- **Instruction**: Please rewrite every line of the data below as a numbered list, skipping blank lines. Leave the pictures out of your answer.

Chart interpretation exercises:
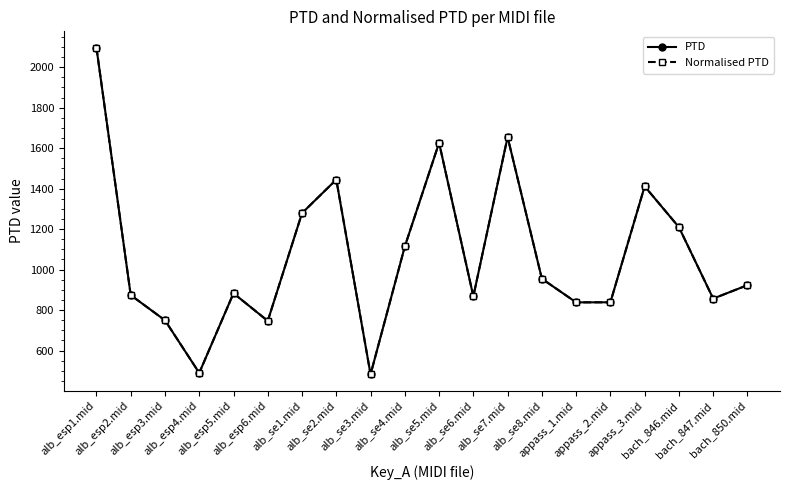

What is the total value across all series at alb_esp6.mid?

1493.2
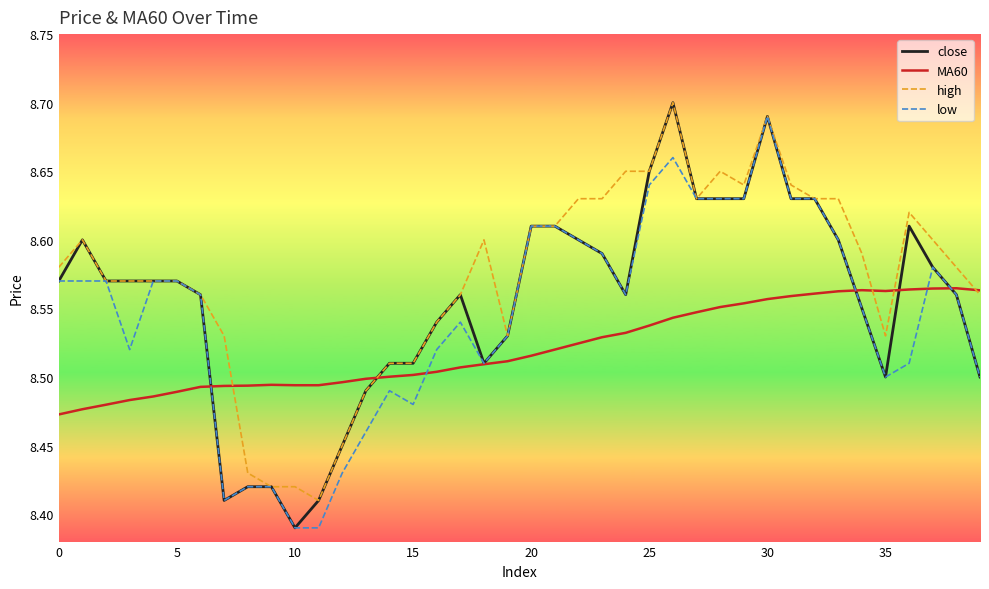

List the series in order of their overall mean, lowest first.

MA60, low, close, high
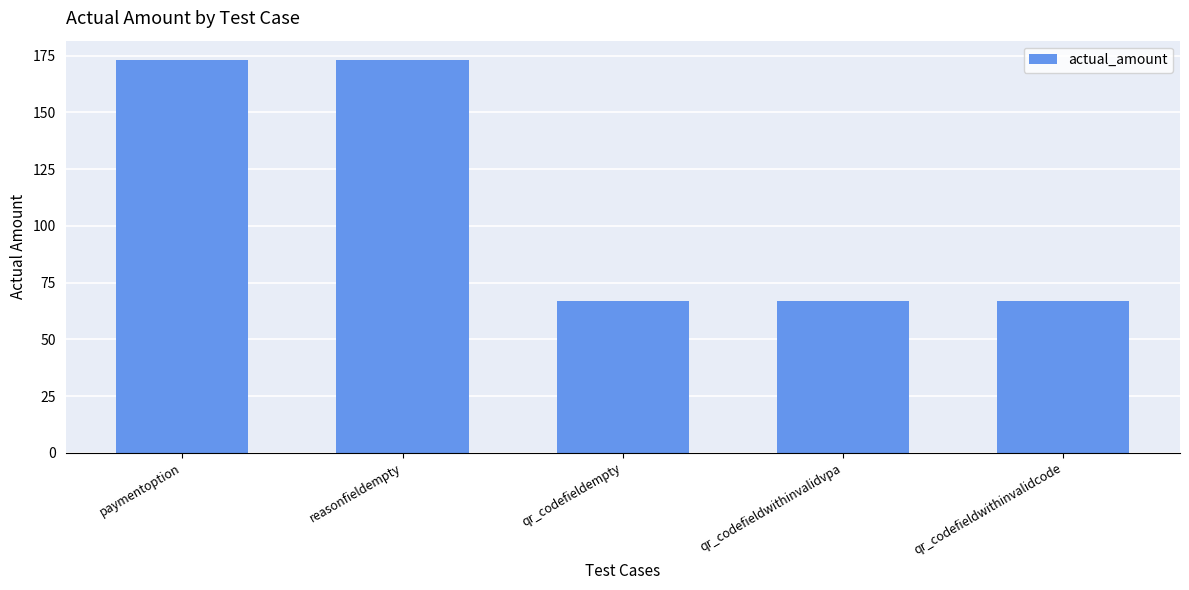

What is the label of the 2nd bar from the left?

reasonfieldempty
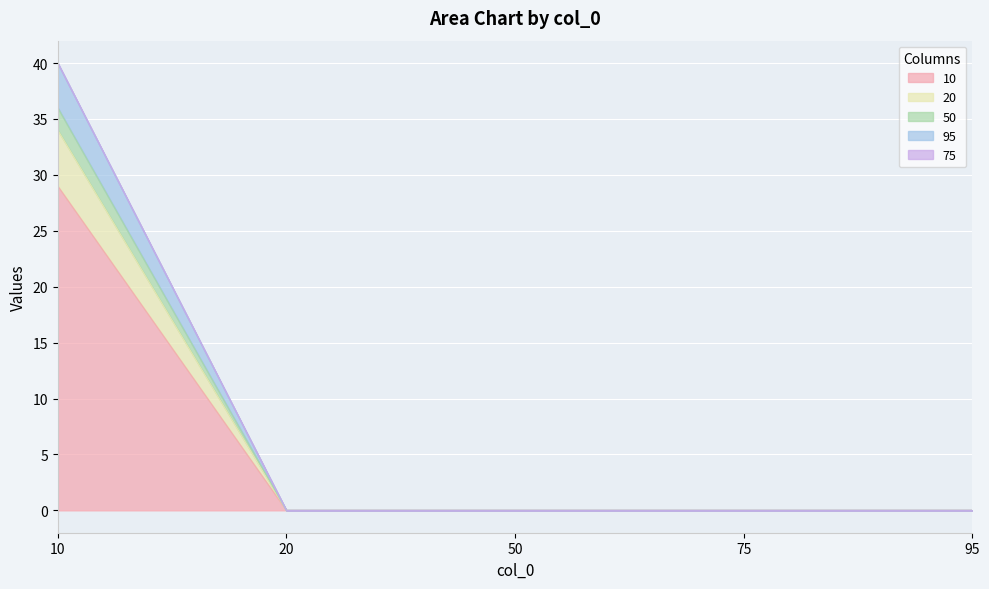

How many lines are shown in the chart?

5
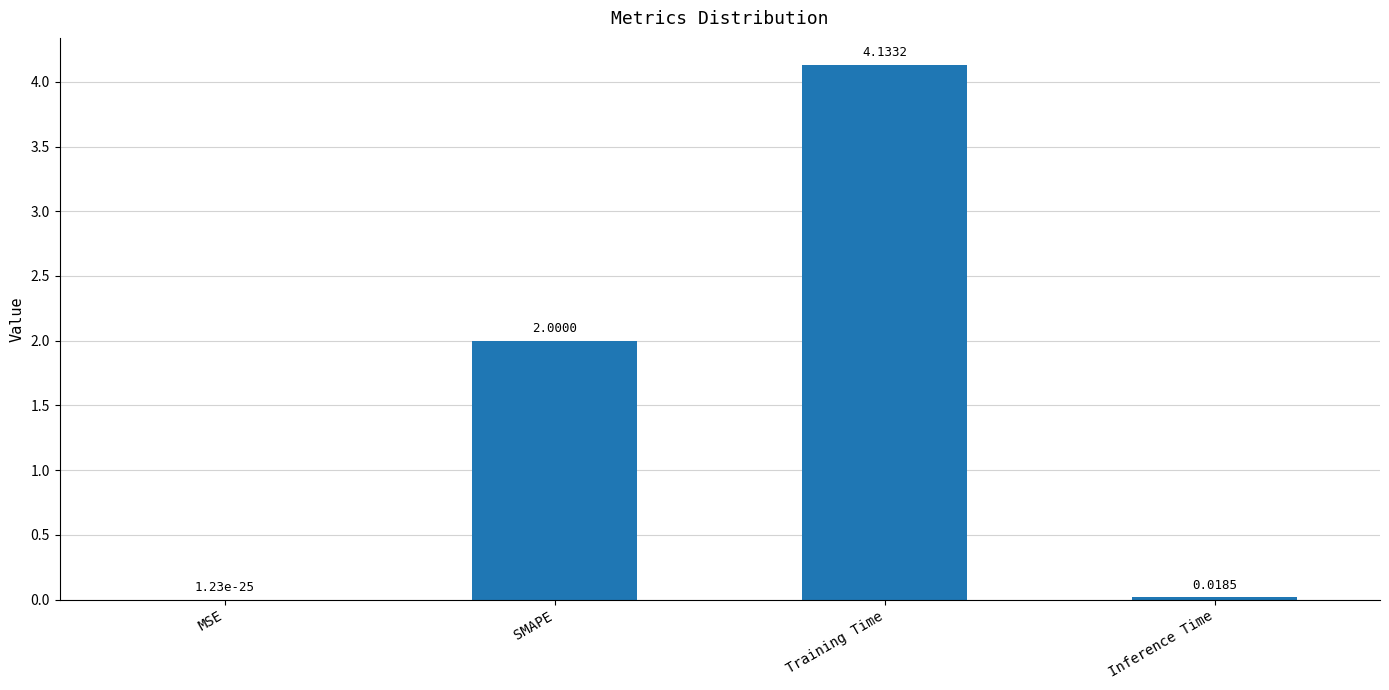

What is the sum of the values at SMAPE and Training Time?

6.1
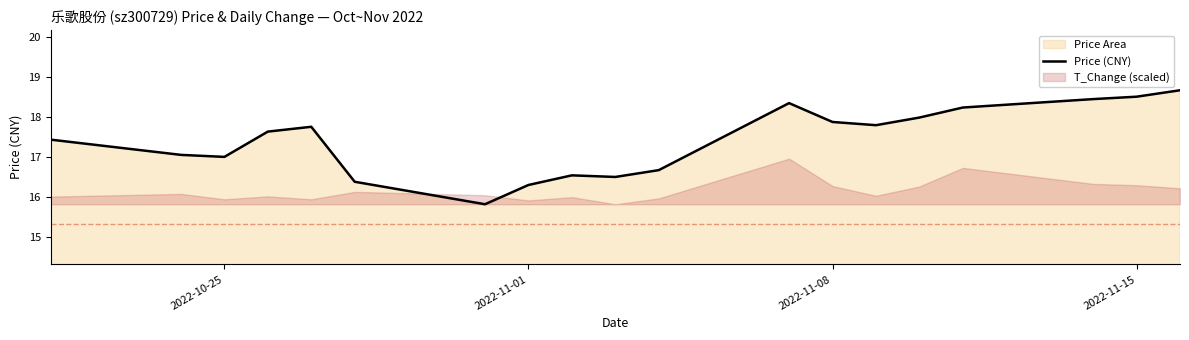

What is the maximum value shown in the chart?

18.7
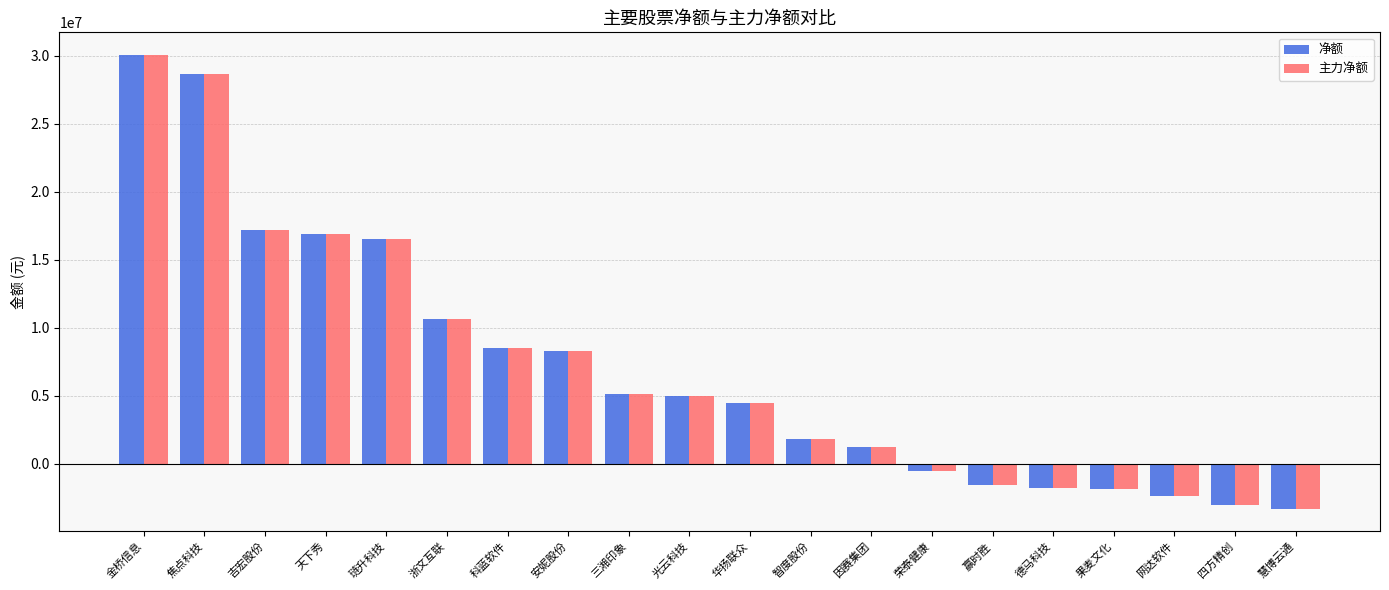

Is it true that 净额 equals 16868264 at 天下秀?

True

- **Task result**:
1. What is the total value across all series at alb_esp6.mid?
2. 1493.2
3. List the series in order of their overall mean, lowest first.
4. MA60, low, close, high
5. What is the label of the 2nd bar from the left?
6. reasonfieldempty
7. How many lines are shown in the chart?
8. 5
9. What is the sum of the values at SMAPE and Training Time?
10. 6.1
11. What is the maximum value shown in the chart?
12. 18.7
13. Is it true that 净额 equals 16868264 at 天下秀?
14. True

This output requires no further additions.